James Cotton and Pinetop Perkins
Mighty Long Time, Live at Antone's Nightclub, Live at Antone's Vol. 1, and Pinetop's Boogie Woogie (New West)
Reviewed by Alejandra Ramirez, Fri., Jan. 29, 2016
James Cotton
Mighty Long Time (New West)Live at Antone's Nightclub (New West)
Pinetop Perkins
Live at Antone's Vol. 1 (New West)Pinetop's Boogie Woogie (New West)

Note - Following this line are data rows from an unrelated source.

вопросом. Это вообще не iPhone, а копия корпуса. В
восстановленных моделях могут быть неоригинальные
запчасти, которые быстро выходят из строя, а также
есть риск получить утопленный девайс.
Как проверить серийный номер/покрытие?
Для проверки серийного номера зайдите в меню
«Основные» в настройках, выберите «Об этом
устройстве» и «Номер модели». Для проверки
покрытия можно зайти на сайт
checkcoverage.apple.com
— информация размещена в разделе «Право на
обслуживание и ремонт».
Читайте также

Antone's Nightclub unfolds a four-decades-and-counting musical history whose fabric weaves together greater blues history (Muddy Waters, BB King, Buddy Guy) with that of the Lone Star State and capital (Fabulous Thunderbirds, Stevie Ray Vaughan, Gary Clark Jr.). At the intersection of both, not to mention the midpoint between the venue and its onetime imprint Antone's Records, sit both Pinetop Perkins and James Cotton. Retiring locally at the behest of the club's late owner Clifford Antone, the former pianist – Waters' onetime key man – spent the last years of his life (2004-11) here, wowing the locals. Perkins' Live at Antone's Vol. 1 offers a compendium of roundabout shuffles, 12-bar horn solos, and running basslines – his voice coated in scorned love on "I Almost Lost My Mind" – while Pinetop's Boogie Woogie spotlights the ivory trader in 1992 at the age of 79. Another Waters alum, harmonicat James Cotton, quietly local for decades now, offers perfect complement on Mighty Long Time and Live at Antone's Nightclub. Cotton's growls convey a pain as sharp as his harp on the 1991 studio LP and the attendant live collection. On "Moanin' at Midnight," his voice booms and hollers reminiscent of Howlin' Wolf, all the while accompanied by twanging, rambling electric guitar. "Midnight Creeper" knifes classic juke joint grooves. All four reissues whistle and jump with an intimacy and spontaneity that makes you feel like you just stopped by the venue's new Fifth Street locale for a cold one.